Dans cette interview, nous avons le plaisir d‘échanger avec un expert en intelligence artificielle, Nicolas Sabouret, professeur à l’Université Paris-Saclay et Directeur de la Graduate School « Informatique et Sciences du Numérique ».

Spécialisé dans le domaine de l’intelligence artificielle et de l’interaction humain-machine, il s’intéresse notamment à l’informatique affective et contribue depuis des années à éclairer le débat sur sa discipline grâce à ses travaux, ses thèses et à la publication de plusieurs ouvrages.

Au cours de cette interview, nous aborderons plusieurs sujets, notamment la définition de l'IA et ses domaines d'application, les défis technologiques liés à son développement, ainsi que les performances des algorithmes et leur rapport à l'intelligence. Nous explorerons également les compétences nécessaires pour travailler dans ce domaine en constante évolution ainsi que ses utilisations possibles pour l’enseignement et l’apprentissage.

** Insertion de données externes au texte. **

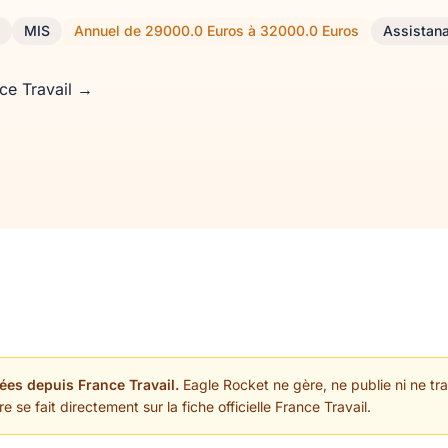
MIS
Annuel de 29000.0 Euros à 32000.0 Euros
Assistan
nce Travail →
ées depuis France Travail.
Eagle Rocket ne gère, ne publie ni ne trai
 se fait directement sur la fiche officielle France Travail.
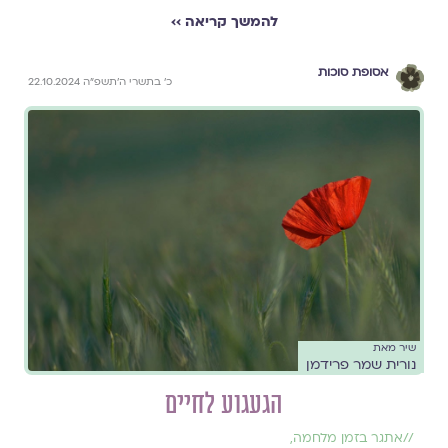
להמשך קריאה ››
אסופת סוכות
כ׳ בתשרי ה׳תשפ״ה 22.10.2024
שיר מאת
נורית שמר פרידמן
הגעגוע לחיים
//
אתגר בזמן מלחמה
,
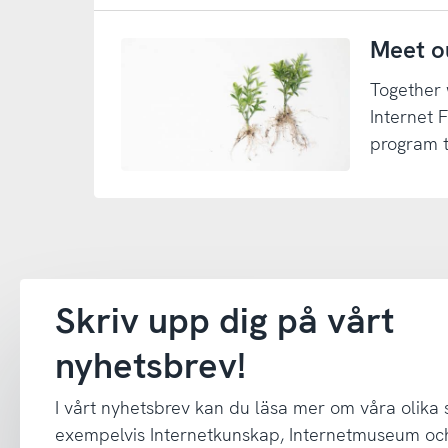
Meet o
Together 
Internet 
program t
Skriv upp dig på vårt
nyhetsbrev!
I vårt nyhetsbrev kan du läsa mer om våra olika
exempelvis Internetkunskap, Internetmuseum oc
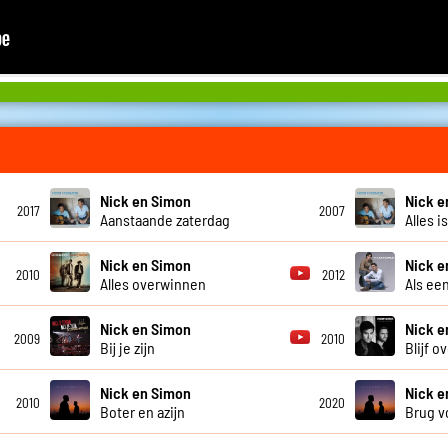
Nick en Simon
Nick e
2017
2007
Aanstaande zaterdag
Alles i
Nick en Simon
Nick e
2010
2012
Alles overwinnen
Als ee
Nick en Simon
Nick e
2009
2010
Bij je zijn
Blijf o
Nick en Simon
Nick e
2010
2020
Boter en azijn
Brug v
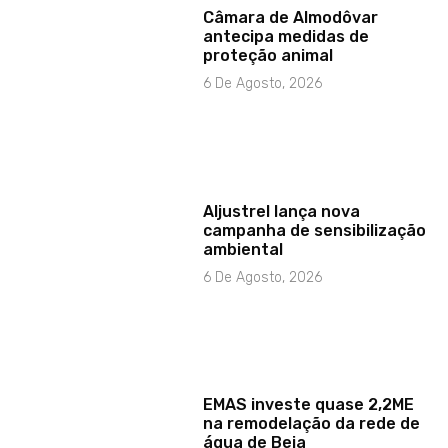
Câmara de Almodôvar
antecipa medidas de
proteção animal
6 De Agosto, 2026
Aljustrel lança nova
campanha de sensibilização
ambiental
6 De Agosto, 2026
EMAS investe quase 2,2ME
na remodelação da rede de
água de Beja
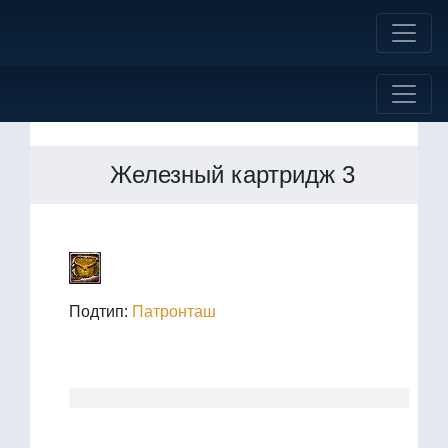
Железный картридж 3
Подтип:
Патронташ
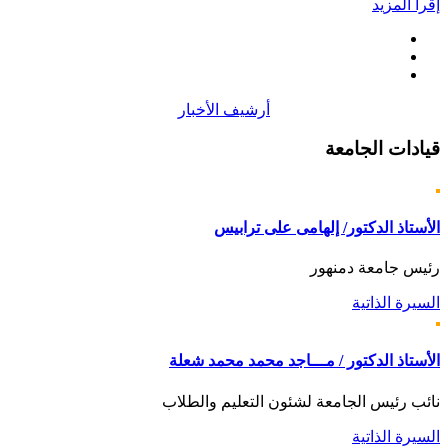
إقرأ المزيد
أرشيف الأخبار
قيادات
الجامعة
الأستاذ الدكتور/ إلهامى على ترابيس
رئيس جامعة دمنهور
السيرة الذاتية
الأستاذ الدكتور / مـــاجد محمد محمد شعلة
نائب رئيس الجامعة لشئون التعليم والطلاب
السيرة الذاتية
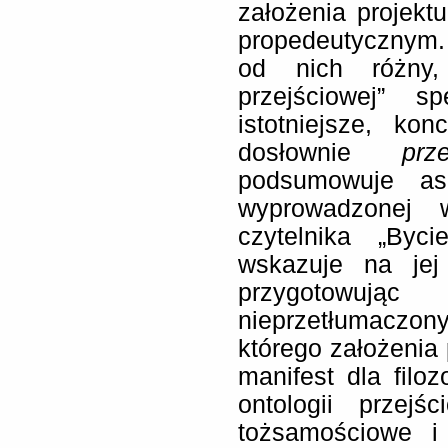
założenia projekt
propedeutycznym.
od nich różny, 
przejściowej” s
istotniejsze, ko
dosłownie
prz
podsumowuje asp
wyprowadzonej 
czytelnika „Byc
wskazuje na jej
przygotowują
nieprzetłumacz
którego założenia 
manifest dla filoz
ontologii przejś
tożsamościowe i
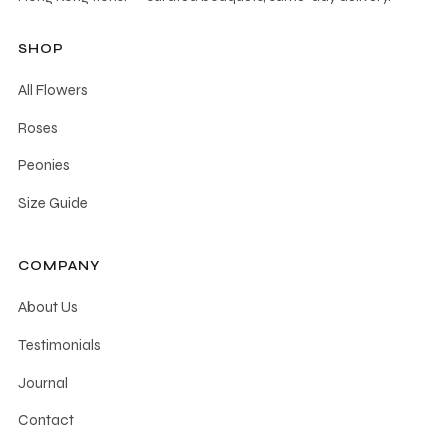
SHOP
All Flowers
Roses
Peonies
Size Guide
COMPANY
About Us
Testimonials
Journal
Contact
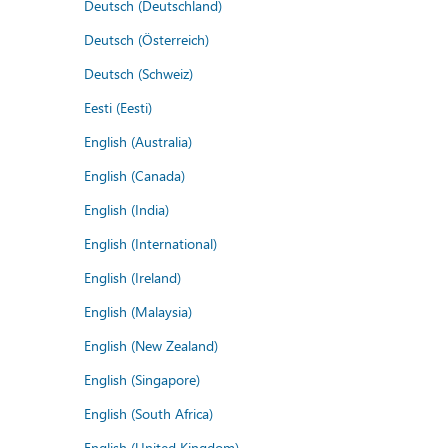
Deutsch (Deutschland)
Deutsch (Österreich)
Deutsch (Schweiz)
Eesti (Eesti)
English (Australia)
English (Canada)
English (India)
English (International)
English (Ireland)
English (Malaysia)
English (New Zealand)
English (Singapore)
English (South Africa)
English (United Kingdom)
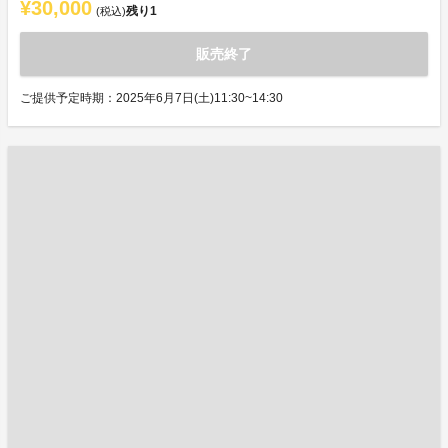
¥30,000
残り
1
(税込)
販売終了
ご提供予定時期：2025年6月7日(土)11:30~14:30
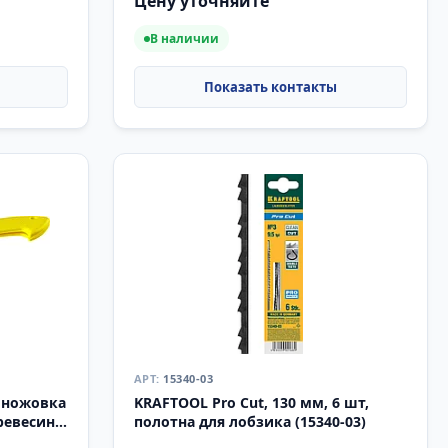
Цену уточняйте
В наличии
15340-03
, ножовка
KRAFTOOL Pro Cut, 130 мм, 6 шт,
древесины
полотна для лобзика (15340-03)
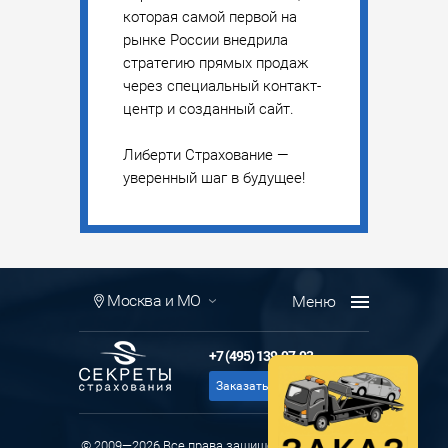
которая самой первой на
рынке России внедрила
стратегию прямых продаж
через специальный контакт-
центр и созданный сайт.
Либерти Страхование —
уверенный шаг в будущее!
Москва и МО
+7 (495) 139-97-93
Заказать звонок
© 2009—2026 Все права защищены ООО «Ланда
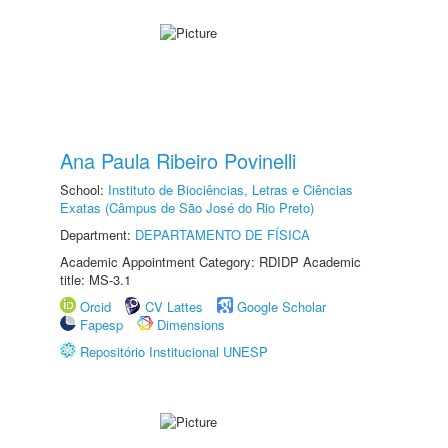
Ana Paula Ribeiro Povinelli
School:
Instituto de Biociências, Letras e Ciências
Exatas (Câmpus de São José do Rio Preto)
Department:
DEPARTAMENTO DE FÍSICA
Academic Appointment Category: RDIDP Academic
title: MS-3.1
Orcid
CV Lattes
Google Scholar
Fapesp
Dimensions
Repositório Institucional UNESP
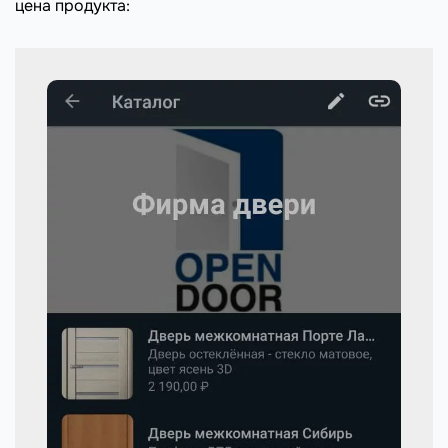
цена продукта:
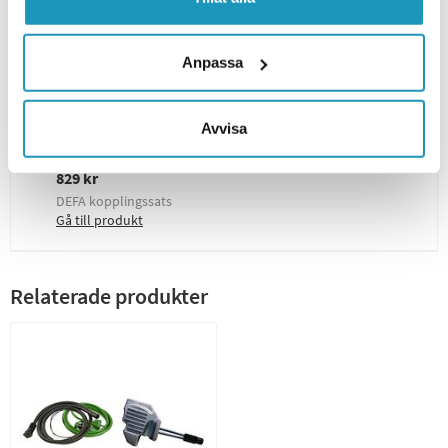
Kit innehåller
1x Defa Motorvärme Polaris Sportsman 400/500 1996-
Anpassa
2 105 kr
Motorvärmare från välkända Defa
Gå till produkt
Avvisa
1x DEFA Kopplingssats 460785
829 kr
DEFA kopplingssats
Gå till produkt
Relaterade produkter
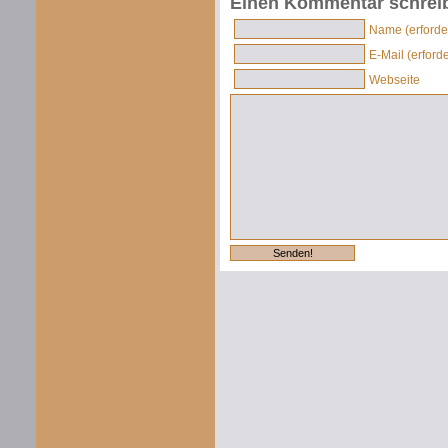
Einen Kommentar schrei
Name (erforder
E-Mail (erforde
Webseite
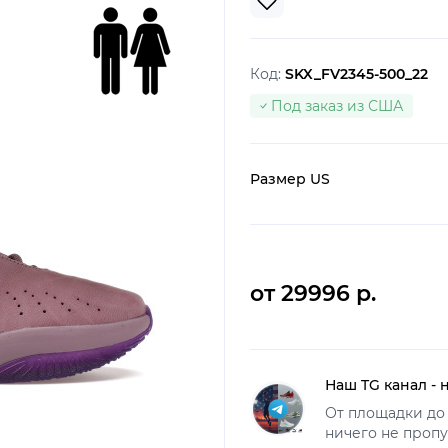
Код:
SKX_FV2345-500_22
Под заказ из США
Размер US
от 29996 р.
Наш TG канал - 
От площадки до 
ничего не пропу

Nous espérons que cette discussion sera enrichissante pour tous ceux qui s'intéressent à l'IA et à son potentiel, présent et à venir.

Comment définissez-vous l'intelligence artificielle et quels sont les principaux domaines où elle est utilisée aujourd'hui ?

L'intelligence artificielle est la science qui s'intéresse à faire  réaliser par des machines des activités qui nécessitent de  l'intelligence lorsqu'elles sont réalisées par des humains.

Elle est  utilisée dans de nombreux domaines sans que nous en soyons forcément  conscients : il y a de l'IA dans votre GPS de voiture ou dans les  recommandations faites par Amazon pour vos achats ou par Facebook pour  choisir quels posts vous montrer mais il y en a aussi dans le contrôleur  de la grue sur les chantiers pour éviter les à-coups ou dans le centre  de tri postal pour le classement des lettres suivant le code postal par  reconnaissance optique des caractères, dans les logiciels utilisés par  les directeurs de lycées pour préparer les emplois du temps ou encore dans les robots sur Mars pour contrôler les déplacements !

Quels sont les principaux défis technologiques liés au développement de l'intelligence artificielle ?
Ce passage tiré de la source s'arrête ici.